▶ Problems and tasks:
1) In the discussion, what does x[0] give in Python when the list is empty?
2) Revise the listing by replacing "recover" with "estimate" throughout and leaving everything else unchanged. Omit the pictures from your answer.

▶ Page text:
You could. But you wouldn't have to, to benefit from emacs lisp.
Really, I usually don't spend any time on emacs customization, in the
course of a project. On the other hand, I may spend a few minutes to
write project specific emacs lisp functions, to help editing or
generating project specific stuff.

And you can customize emacs a lot without even programming in emacs
lisp. There are almost orthogonal matters.

--
__Pascal Bourguignon__
From: Frank Buss on
Pascal J. Bourguignon wrote:

> Yes. After all, we all know that the only thing Python has is
> significant indentation and colons (both of which are despicable), and
> nothing else, not even list processing primitives.

Python has some list processing primitives:

(car x) = x[0]
(cdr x) = x[1:]
(cons x y) = [x] + y
etc.

Of course, the functions are not the same as in Common Lisp, e.g. x[0]
gives an IndexError, if the list is empty and the primitives are not
functions, so you need to define your own functions for using it with
higher order functions.

--
Frank Buss, fb(a)frank-buss.de
http://www.frank-buss.de, http://www.it4-systems.de
From: Pascal J. Bourguignon on
Frank Buss <fb(a)frank-buss.de> writes:

> Pascal J. Bourguignon wrote:
>
>> Yes. After all, we all know that the only thing Python has is
>> significant indentation and colons (both of which are despicable), and
>> nothing else, not even list processing primitives.
>
> Python has some list processing primitives:

Yes. And lisp has arrays. That was my point ;-)

We could develop the memes that

python is PainfullY THpace Overloaded Nuttiness
ruby is Rabid UBject Yoke
java is Just Another Vaunted Avoidance

etc.

(The TH in python is for the x[0],x[1:] you mentioned).

▶ Given material:
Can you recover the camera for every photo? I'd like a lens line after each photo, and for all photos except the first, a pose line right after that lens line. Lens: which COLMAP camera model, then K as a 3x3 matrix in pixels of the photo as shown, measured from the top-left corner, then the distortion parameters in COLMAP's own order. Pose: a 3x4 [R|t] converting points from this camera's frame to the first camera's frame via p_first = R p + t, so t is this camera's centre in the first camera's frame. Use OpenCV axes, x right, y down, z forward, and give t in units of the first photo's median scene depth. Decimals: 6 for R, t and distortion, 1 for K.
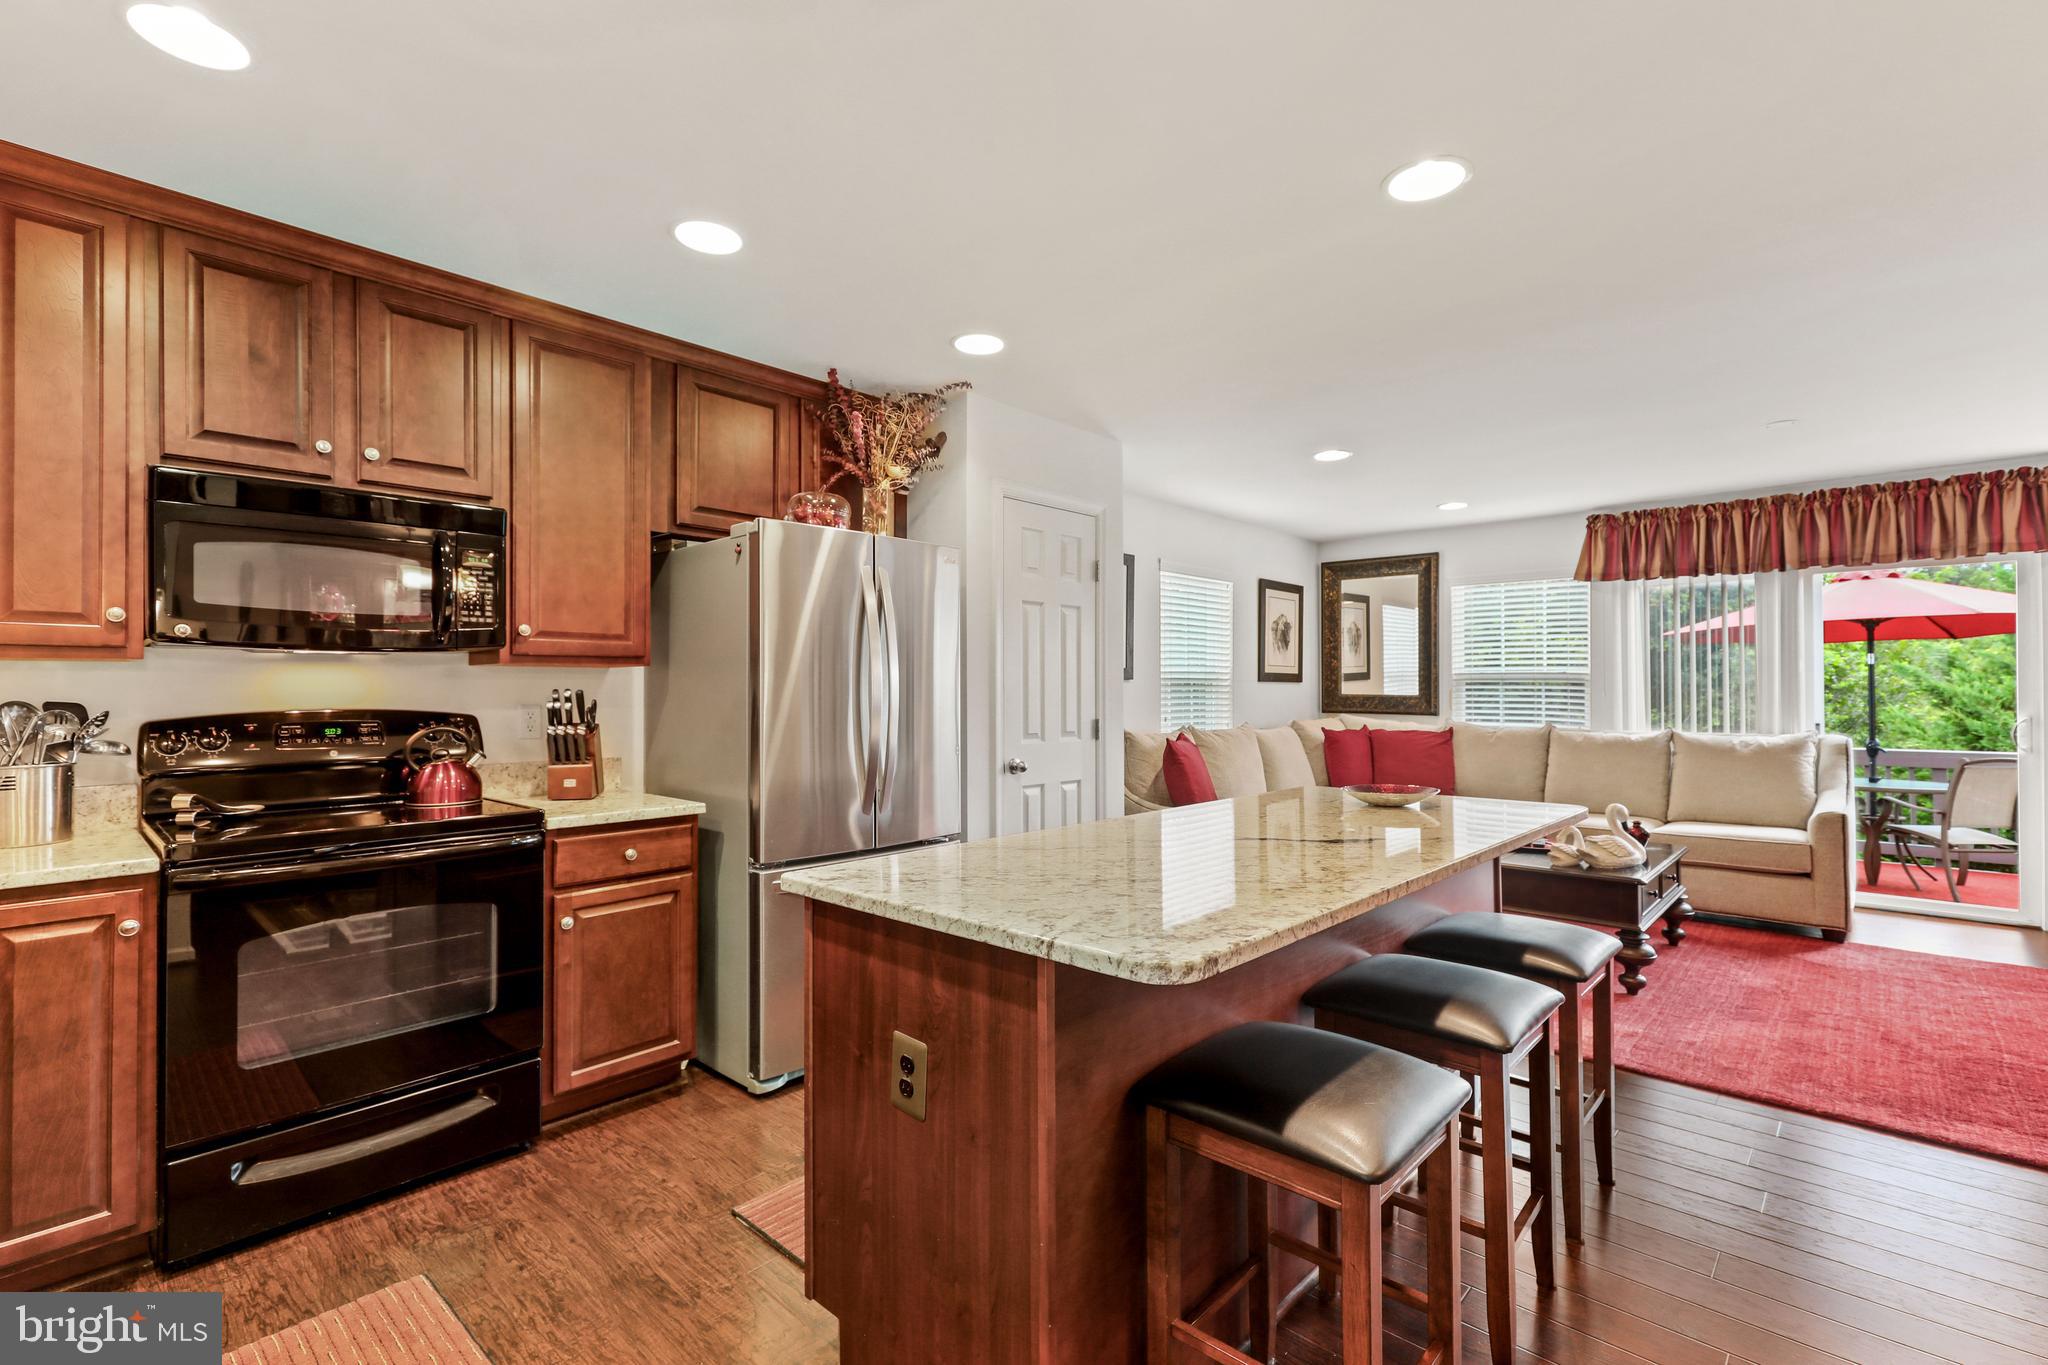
lens RADIAL K [[923.5, 0, 1021.8], [0, 923.5, 678.4], [0, 0, 1]] dist [0.013004, -0.003188]
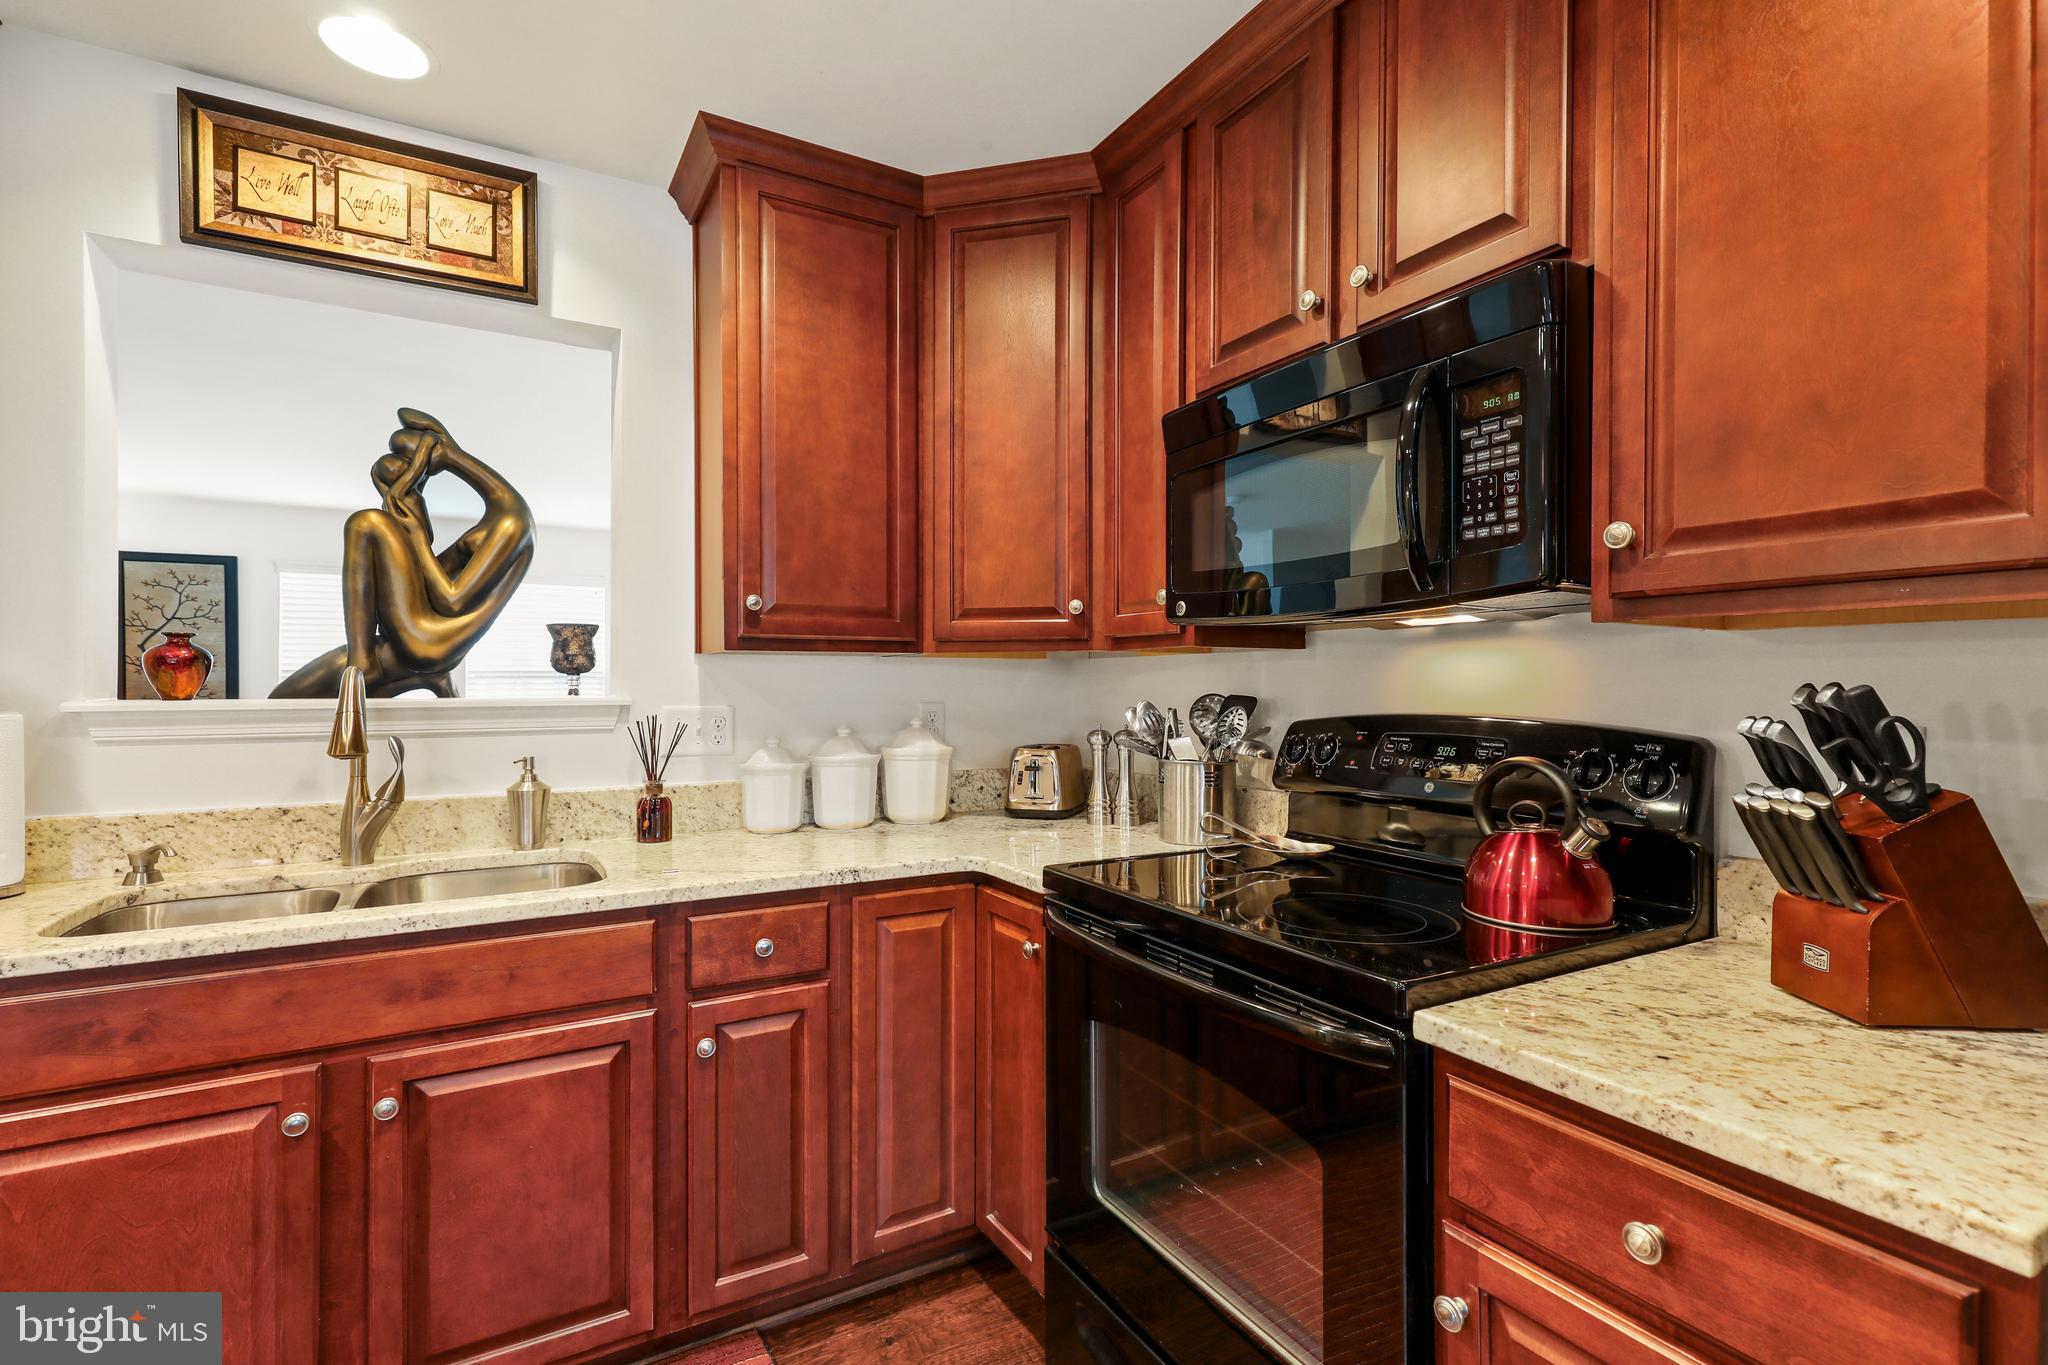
lens RADIAL K [[923.5, 0, 1074.4], [0, 923.5, 682.7], [0, 0, 1]] dist [0.013004, -0.003188]
pose [[-0.249383, -0.001501, -0.968404, -0.039275], [0.012023, 0.999917, -0.004646, 0.006176], [0.968330, -0.012802, -0.249344, 0.433401]]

▶ Answers to the problems:
1) It gives an IndexError.

2)
Can you estimate the camera for every photo? I'd like a lens line after each photo, and for all photos except the first, a pose line right after that lens line. Lens: which COLMAP camera model, then K as a 3x3 matrix in pixels of the photo as shown, measured from the top-left corner, then the distortion parameters in COLMAP's own order. Pose: a 3x4 [R|t] converting points from this camera's frame to the first camera's frame via p_first = R p + t, so t is this camera's centre in the first camera's frame. Use OpenCV axes, x right, y down, z forward, and give t in units of the first photo's median scene depth. Decimals: 6 for R, t and distortion, 1 for K.
lens RADIAL K [[923.5, 0, 1021.8], [0, 923.5, 678.4], [0, 0, 1]] dist [0.013004, -0.003188]
lens RADIAL K [[923.5, 0, 1074.4], [0, 923.5, 682.7], [0, 0, 1]] dist [0.013004, -0.003188]
pose [[-0.249383, -0.001501, -0.968404, -0.039275], [0.012023, 0.999917, -0.004646, 0.006176], [0.968330, -0.012802, -0.249344, 0.433401]]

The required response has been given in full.